Now that we know, thanks to the WHO finally stating the obvious, that this is “officially” a pandemic, it is time to stop the mad rush to self-abasement and start living like self-governing, self-respecting individuals again.
If you think you are getting a flu, you should stay home until you are well. Employers should be urged to understand the financial losses they will suffer if everyone in their workplace catches a bad flu at the same time. People with older relatives ought to help them stay safe during flu season.

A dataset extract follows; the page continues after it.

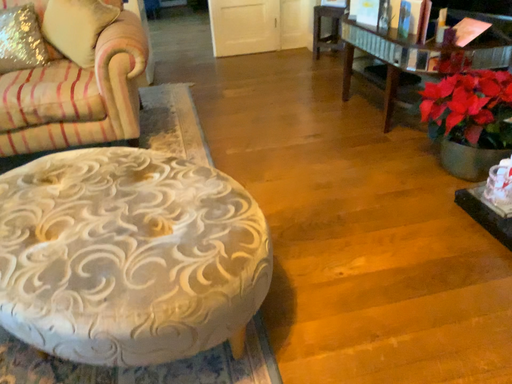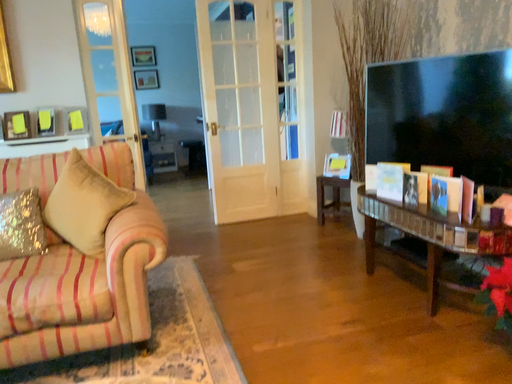
Question: How did the camera likely rotate when shooting the video?

Choices:
 (A) rotated downward
 (B) rotated upward

Answer: (B)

And since the coronavirus is here to stay for a while, we should all start to look at the positives in that, even medically. The more we are exposed to it now, when it is not so deadly, the more dominant the weaker strains will become, as is common with the flu, and the more of us will develop antibodies during a mild case, as we do with all other flu viruses, and the lack of which is one reason this virus is hitting people harder than the common flu viruses.
Above all, however, it is time for us to calm down and look at the numbers more realistically, which means stop thinking “confirmed cases” means cases — it certainly does not, and the gulf between those two numbers grows wider every hour — and then start to reconfigure our lives according to a model in which the easy routine of “daily life” is no longer our ultimate standard for assessing the seriousness of problems, such that a disruption of that routine constitutes Armageddon.
Life is adaptation, flexibility, responses to problems, and the redemption of hardship through acts of will and acts of reason. Consider this pandemic a test case of your ability to withstand even more serious challenges. And I do not mean “next year’s even bigger virus.” Life’s biggest challenges are not physical. The fact that we are responding to this mere virus as though they were is in itself evidence of a much greater problem facing us all in late modernity.